The uncanny and pitiless glare shed by the Bund’s urban ‘moons’ was a source of exasperated humour for a while – the stuff of acid editorials and pithy stand-up routines. The truth is, though, it unnerved us – and by ‘us’ I mean the unaccommodated majority to the west. Compared to the unbending horror of those rays, the West End’s own piecemeal illuminations – the mass effect of a thousand thousand street lamps and headlights and shop signs and God knows what – felt positively homespun.

And so it came to us that, unlike those strange, friendly folk to the east, we loved the night, and darkness was our friend. Night-time made up part of who we were. Without the night, why would it ever occur to us to gather together? Were there no night, why would lovers ever turn to each other in the dark? We didn’t want to conquer night. We wanted to make light of our own – ordinary, human-scale light – and gather around it, creating little bubbles of humanity in the dark. What were our street lamps and headlights but lanterns? What were our lamps but candles? The night was for stories, for song, for sleep. Summer was hardly over and the gift shops were filled with candles, oil burners, old-fashioned spirit lamps and huge, dim lightbulbs with ornate filaments, not lights so much as ideas of lights; gestures towards illumination.

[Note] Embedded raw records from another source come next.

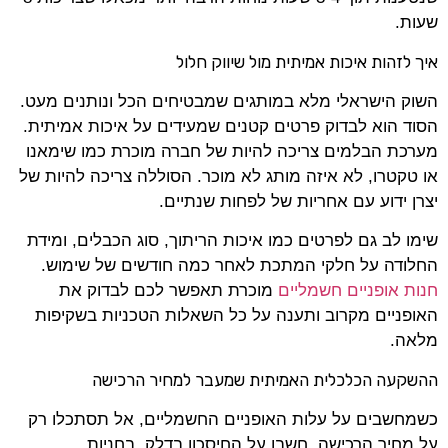
שעות.
איך לזהות איכות אמיתית מול שיווק חלול
השוק הישראלי מלא במותגים שמבטיחים הכל ונותנים מעט.
הסוד הוא לבדוק פרטים קטנים שמעידים על איכות אמיתית.
מערכת הבלמים צריכה להיות של חברה מוכרת כמו שימאנו
או טקטרו, לא איזה מותג לא מוכר. הסוללה צריכה להיות של
יצרן ידוע עם אחריות של לפחות שנתיים.
שימו לב גם לפרטים כמו איכות הריתוך, סוג הכבלים, ומידת
החלודה על חלקי המתכת לאחר כמה חודשים של שימוש.
חנות אופניים חשמליים
מוכרת תאפשר לכם לבדוק את
האופניים מקרוב ותענה על כל השאלות הטכניות בשקיפות
מלאה.
ההשקעה הכלכלית האמיתית שמעבר למחיר הרכישה
כשמחשבים על עלות האופניים החשמליים, אל תסתכלו רק
על מחיר הרכישה. חשבו על החיסכון בדלק, בחניות,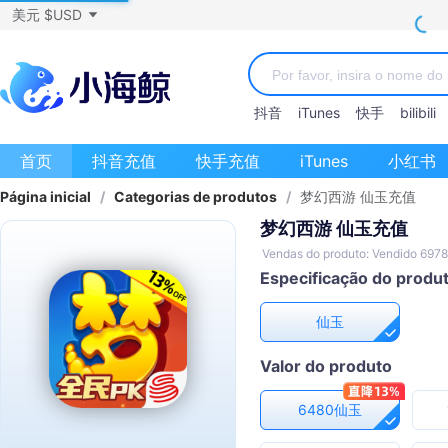
美元 $USD
抖音
iTunes
快手
bilibili
首页
抖音充值
快手充值
iTunes
小红书
Página inicial
/
Categorias de produtos
/
梦幻西游 仙玉充值
梦幻西游 仙玉充值
Vendas do produto: Vendido 697
Especificação do produ
仙玉
Valor do produto
6480仙玉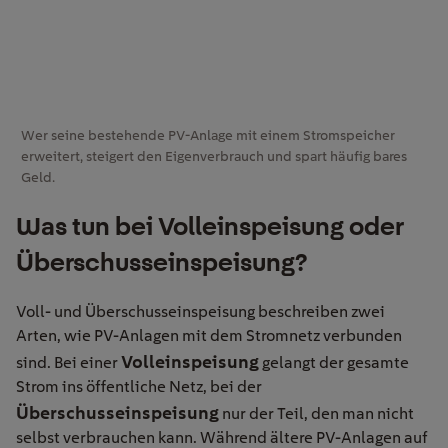
Wer seine bestehende PV-Anlage mit einem Stromspeicher
erweitert, steigert den Eigenverbrauch und spart häufig bares
Geld.
Was tun bei Volleinspeisung oder
Überschusseinspeisung?
Voll- und Überschusseinspeisung beschreiben zwei
Arten, wie PV-Anlagen mit dem Stromnetz verbunden
Volleinspeisung
sind. Bei einer
gelangt der gesamte
Strom ins öffentliche Netz, bei der
Überschusseinspeisung
nur der Teil, den man nicht
selbst verbrauchen kann. Während ältere PV-Anlagen auf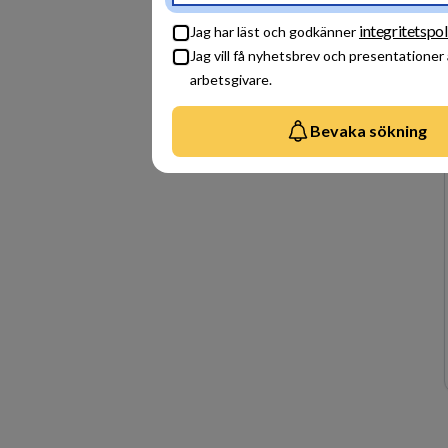
integritetspol
Jag har läst och godkänner
Jag vill få nyhetsbrev och presentationer
arbetsgivare.
Bevaka sökning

We did not want the day to last for ever, and we wondered at those who did: the ever-industrious Bund, who appeared not to need the night any more. The sleepless Bund who, we reckoned, must have lost the use of some quintessentially human part of themselves.

And thinking this, we began to rage, as surely as a chimpanzee in a zoo, confronting some simple, animatronic version of themselves, will panic and scream and tear the toy to pieces.

Who were the Bund, who did not need the night? Who were they, to buy up half our home and wipe its memory off the face of the Earth?

Capping the matter nicely came the Bund’s long-promised workings on the Moon itself. Once these became visible, I think we all very slightly lost our minds. Who were the Bund, that they were remodelling our Moon? The red-tops, casting around for some means to express their existential outrage, grew literal. And the pictures splashed across their front pages were real enough. Whatever your politics, it was undeniable: the Man who once resided in our Moon had been entirely erased.

* * *

On the Day of Atonement – which was also the day I learned I had earned an upper second from the Bartlett – someone splashed graffiti over Stella’s garden wall. The next day, Fel and I stood across the street, watching two men in blue council overalls scrub away at the mess: a boy with a shaved head and a much older man who paused every few minutes to wind a fringe of thinning hair around his scalp, only so the breeze could unwind it again.